◆ Supplied text ◆
◆ ◆ ◆ ◆ ◆
Are you selling your property at a higher value than you think?

With interest rates for loans at a historic low in recent years, many Belgians have ventured to invest in additional property – saving for a rainy day, as it were. Investing in property is a wise choice that can be profitable in many cases, but we would like to point out to you that the tax authorities can still sometimes levy taxes on profits. The circumstances under which the tax authorities can take their piece of the pie are explained below.

1. Taxable capital gain on property
When does a person achieve a taxable capital gain on property or land located in Belgium?

If you sell developed property within five years of purchasing it at a profit, then you will be taxed on that capital gain. The reference period for this is the dates of the notarial deeds of sale and purchase. This capital gain is taxed at a rate of 16.5%. But if you wait longer than five years before selling the property, the capital gain is not taxable.
◆ ◆ ◆ ◆ ◆
◆ Record set ◆
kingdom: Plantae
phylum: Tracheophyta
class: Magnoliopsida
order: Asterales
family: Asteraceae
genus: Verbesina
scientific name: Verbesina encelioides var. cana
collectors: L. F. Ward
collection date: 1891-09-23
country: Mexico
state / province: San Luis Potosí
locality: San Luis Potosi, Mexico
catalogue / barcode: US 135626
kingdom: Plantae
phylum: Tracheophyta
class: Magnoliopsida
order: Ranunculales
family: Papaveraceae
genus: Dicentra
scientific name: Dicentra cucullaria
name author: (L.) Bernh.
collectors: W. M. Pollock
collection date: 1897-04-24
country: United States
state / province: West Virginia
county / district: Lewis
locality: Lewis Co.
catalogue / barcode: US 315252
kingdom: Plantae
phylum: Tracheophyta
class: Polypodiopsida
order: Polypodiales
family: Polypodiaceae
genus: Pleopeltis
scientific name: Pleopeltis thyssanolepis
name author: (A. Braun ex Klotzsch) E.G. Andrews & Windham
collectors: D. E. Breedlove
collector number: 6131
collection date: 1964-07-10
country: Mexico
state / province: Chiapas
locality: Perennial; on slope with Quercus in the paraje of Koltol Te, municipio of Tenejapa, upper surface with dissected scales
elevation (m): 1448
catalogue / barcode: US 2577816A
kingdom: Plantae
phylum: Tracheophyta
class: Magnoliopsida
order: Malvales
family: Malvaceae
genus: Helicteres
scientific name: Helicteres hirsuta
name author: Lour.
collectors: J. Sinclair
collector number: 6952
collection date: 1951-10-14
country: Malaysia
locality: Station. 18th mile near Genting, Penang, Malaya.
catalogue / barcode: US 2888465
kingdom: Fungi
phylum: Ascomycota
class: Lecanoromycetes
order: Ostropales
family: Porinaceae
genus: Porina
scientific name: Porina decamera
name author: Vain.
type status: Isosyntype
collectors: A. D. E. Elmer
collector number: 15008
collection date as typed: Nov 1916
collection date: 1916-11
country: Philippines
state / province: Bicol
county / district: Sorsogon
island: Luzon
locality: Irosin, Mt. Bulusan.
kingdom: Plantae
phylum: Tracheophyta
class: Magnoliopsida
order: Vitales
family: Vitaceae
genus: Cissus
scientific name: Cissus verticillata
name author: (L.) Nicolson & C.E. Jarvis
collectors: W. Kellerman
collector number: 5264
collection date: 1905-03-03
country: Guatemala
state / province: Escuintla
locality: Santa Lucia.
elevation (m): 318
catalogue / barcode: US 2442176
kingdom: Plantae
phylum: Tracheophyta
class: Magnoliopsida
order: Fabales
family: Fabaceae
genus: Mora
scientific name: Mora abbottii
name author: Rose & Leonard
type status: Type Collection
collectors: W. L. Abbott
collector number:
◆ ◆ ◆ ◆ ◆
◆ Your task ◆
Resume the article on capital gains tax for Belgian property, starting right after its final sentence.

◆ Response ◆
You will also be taxed on the capital gain if you sell land at a profit, with the tax authorities taking two periods into account: if you sell the land within five years of purchasing it, the capital gain is taxed at a rate of 33%, a rate that is halved to 16.5% if you sell the land between five and eight years after purchasing it.

The capital gain on the sale of developed property and/or land that is obtained as a gift is taxable if the sale takes place within three years after the instrument of gift is executed and within five and/or eight years of its purchase by the giver.

If you have constructed a building on land that you obtained for valuable consideration or as a gift, you will also be taxed on the capital gain if:

  • construction started within five years of obtaining the land for valuable consideration by the taxpayer or by the giver
  • the developed land is sold within five years of the date of the first time the building was occupied or rented out.

A brief summary:

The above tax rates do not include municipal tax.

2. So what exactly gets taxed?
How is the capital gain actually calculated?

The capital gain is not solely the positive difference between the purchase price and the sales price, and there are a number of concepts that must be taken into account.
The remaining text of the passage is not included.